_TASK TO CARRY OUT_
Write out every entry precisely as given, leaving the pictures out.

Lens and sensor metadata:
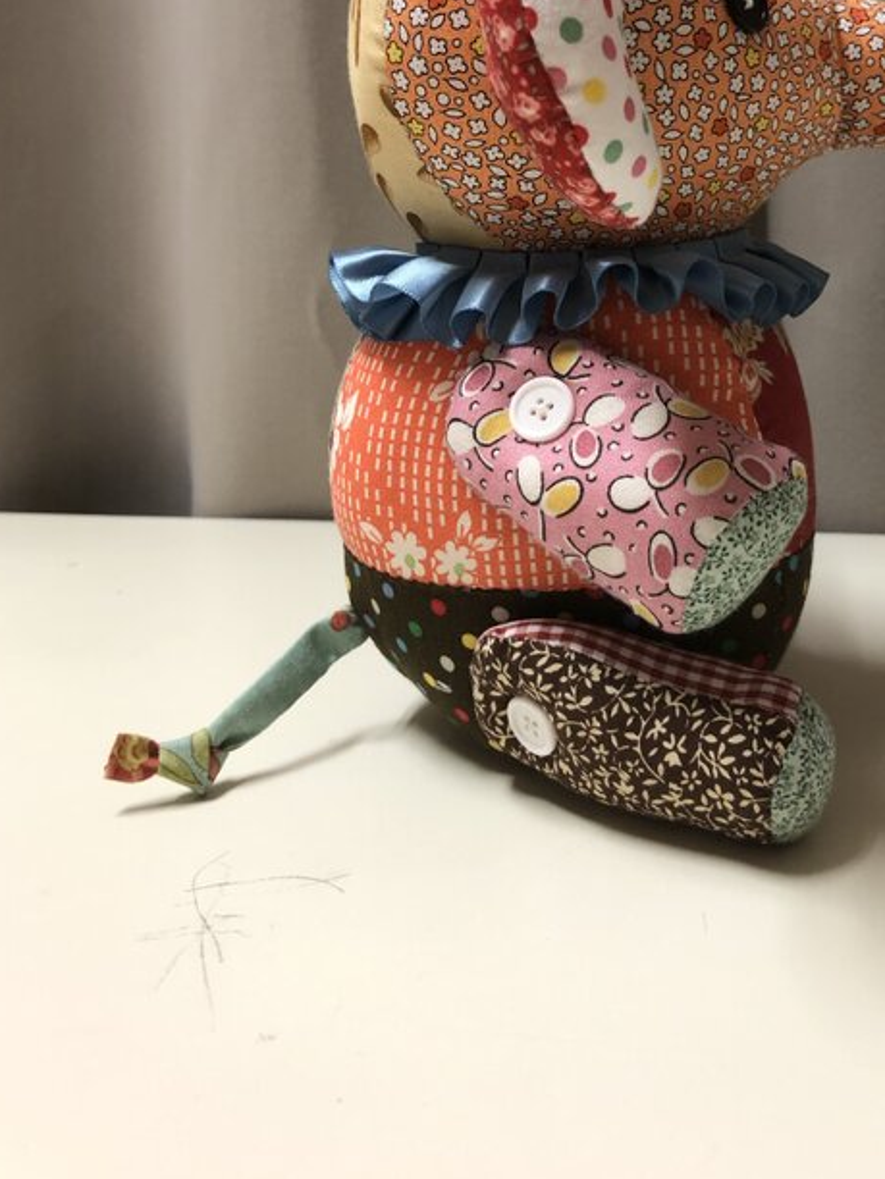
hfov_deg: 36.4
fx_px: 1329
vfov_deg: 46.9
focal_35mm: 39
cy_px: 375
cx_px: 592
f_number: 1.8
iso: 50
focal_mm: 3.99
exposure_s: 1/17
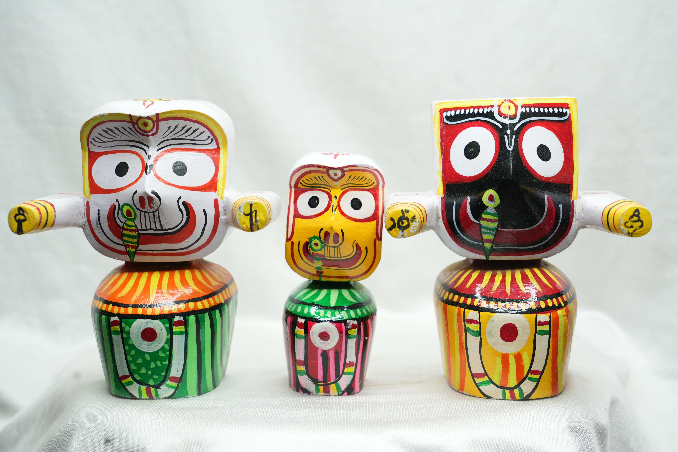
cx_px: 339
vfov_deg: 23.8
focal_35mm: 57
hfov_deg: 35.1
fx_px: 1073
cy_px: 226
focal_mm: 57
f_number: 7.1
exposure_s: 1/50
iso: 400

_COMPLETED EXERCISE_
hfov_deg: 36.4
fx_px: 1329
vfov_deg: 46.9
focal_35mm: 39
cy_px: 375
cx_px: 592
f_number: 1.8
iso: 50
focal_mm: 3.99
exposure_s: 1/17
cx_px: 339
vfov_deg: 23.8
focal_35mm: 57
hfov_deg: 35.1
fx_px: 1073
cy_px: 226
focal_mm: 57
f_number: 7.1
exposure_s: 1/50
iso: 400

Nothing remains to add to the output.